Note that each particular transaction calldata must include a unique salt to prevent replay attacks. Additionally, a deadline timestamp may be included to limit the TTL of the action proposed.
Also, note that the privileged call signatures gathering requires scanning the entire side network contract lifetime for corresponding events.
The Side Network Contract
- Multisignature case:
vote(bytes calldata, signature)
: emit an event for a valid participant. - Threshold signature case: a participant signals their acceptance of the proposed operation by transacting
acceptOperation(uint operation_id)
. : The contract emits an event for a unique valid participant.
The Main Network Contract
Check the signatures. Check the deadline, if any. Check that the given salt is not used yet; mark the salt as used. Exec the call (via self-call, perhaps).
Participant Set Modification & Synchronization with Side Network
Participant set synchronization (between the contracts) is desirable for participants filtering, but not required.
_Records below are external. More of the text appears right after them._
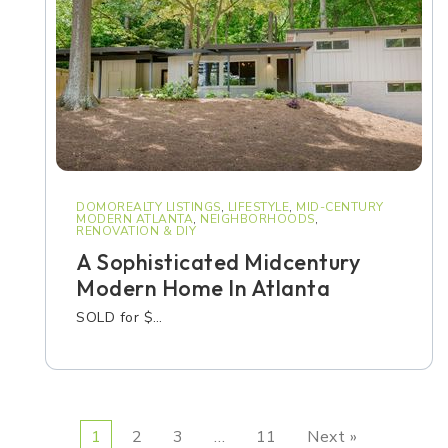
DOMOREALTY LISTINGS
,
LIFESTYLE
,
MID-CENTURY
MODERN ATLANTA
,
NEIGHBORHOODS
,
RENOVATION & DIY
A Sophisticated Midcentury
Modern Home In Atlanta
SOLD for $…
1
2
3
…
11
Next »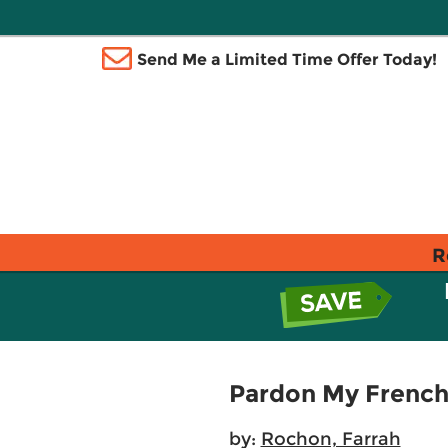
Send Me a Limited Time Offer Today!
R
Pardon My French
by:
Rochon, Farrah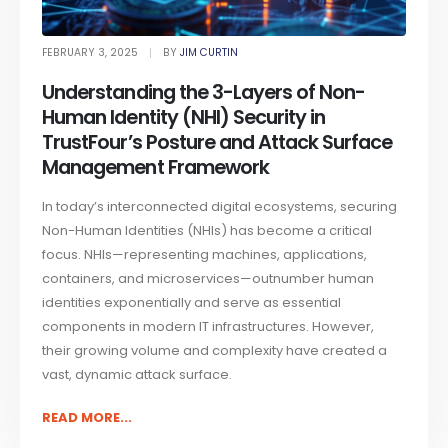
FEBRUARY 3, 2025
BY
JIM CURTIN
Understanding the 3-Layers of Non-
Human Identity (NHI) Security in
TrustFour’s Posture and Attack Surface
Management Framework
In today’s interconnected digital ecosystems, securing
Non-Human Identities (NHIs) has become a critical
focus. NHIs—representing machines, applications,
containers, and microservices—outnumber human
identities exponentially and serve as essential
components in modern IT infrastructures. However,
their growing volume and complexity have created a
vast, dynamic attack surface.
READ MORE...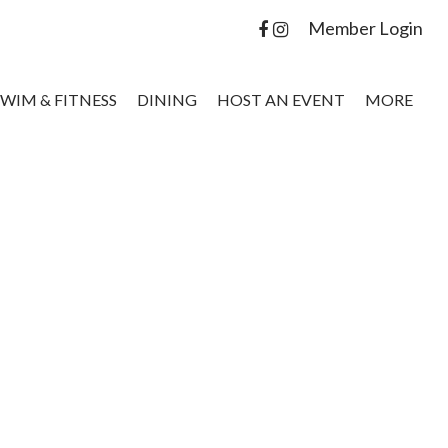
Member Login
SWIM & FITNESS
DINING
HOST AN EVENT
MORE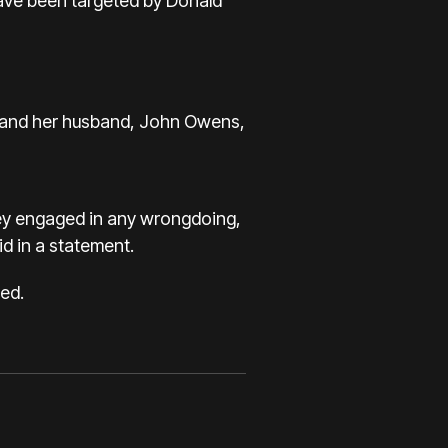
have been targeted by Donald
ie and her husband, John Owens,
ey engaged in any wrongdoing,
d in a statement.
ed.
Is done as a privileged function (see above), but with extra work performed.
Comment: the on-chain participant set management code may be shared between the contracts.
Participant
- Multisignature case
Participants produce a privileged function signature(s). Participants don't initiate a new privileged function call on the side network until the current fully signed call is mined on the mainnet. Participants don't bypass the side network contract.
- Threshold signature case
After an acceptance quorum is reached on a side network, the new participants perform distributed key generation (DKG) and announce a new owner's public address. The address is used as an argument of a changeOwner(address newOwner, uint quorum, address[] calldata newParticipants, uint salt, uint deadline)
privileged call.
The Main Network Contract
Privileged calls are processed as usual.
The Side Network Contract
The contract verifies signatures using the main network contract address & chain id.
- Multisignature case: detecting participant set modification calls (
addParticipant
,setQuorum
, etc) via selectors, applying them to self (via self-call, perhaps), and emitting an event when the quorum is present. - Threshold signature case: the current owner executes the
changeOwner(address newOwner, uint quorum, address[] calldata participants, uint salt, uint deadline)
privileged call, the contract extracts participants.
Mainnet Transacting Schedule
Even when all participants are honest, there is the tragedy of the commons (of some degree) regarding paying for mainnet transactions. A simple schedule may be suggested to address the issue.
Let T
be the time associated with some data, deterministic for all participants (e.g. epochId
or the timestamp of the block when a quorum for the data was reached). Let D
be an arbitrary mainnet-related duration, e.g. 1 minute for the Ethereum mainnet.
Then, i
-th participant must deliver a transaction to the mainnet during the time slot starting at T + D * (uint(keccak256(epochId)) + i) % totalParticipants
of the length D
. The absence of such a transaction can be easily proven by looking at the mainnet.
Extra Notes
Updating the Oracle
- The protocol doesn't depend on strict synchronization of participant clocks - in the worst case signed data won't match and multiparty signature won't be produced.
- Moreover, it's desirable to wait for some blocks after a stage beginning to avoid network reorganizations.
- The protocol relies on off-chain computations by the participants and doesn't rely on on-chain computation. Again, no multiparty signature in the worst case. Such an approach has several benefits: small gas footprint (heavy computations are impossible even on side networks), simpler code, no side network state dependence.
Participant Set Synchronization
As an ultimate (and quite cheap) mitigation of the de-synchronization case, a new side network contract deployment may be suggested.
Threshold Signature Participant Ban
An automated temporary ban may be introduced for participants who issue late or malformed multiparty signing protocol messages. For example, the schedule may be as follows: two misbehavior per 24h leads to 24h ban. Such a measure is not required to secure the protocol but to facilitate liveness, since a quorum of honest participants can remove misbehaving participant(s) any time. As such, it may be implemented on the side network contract side.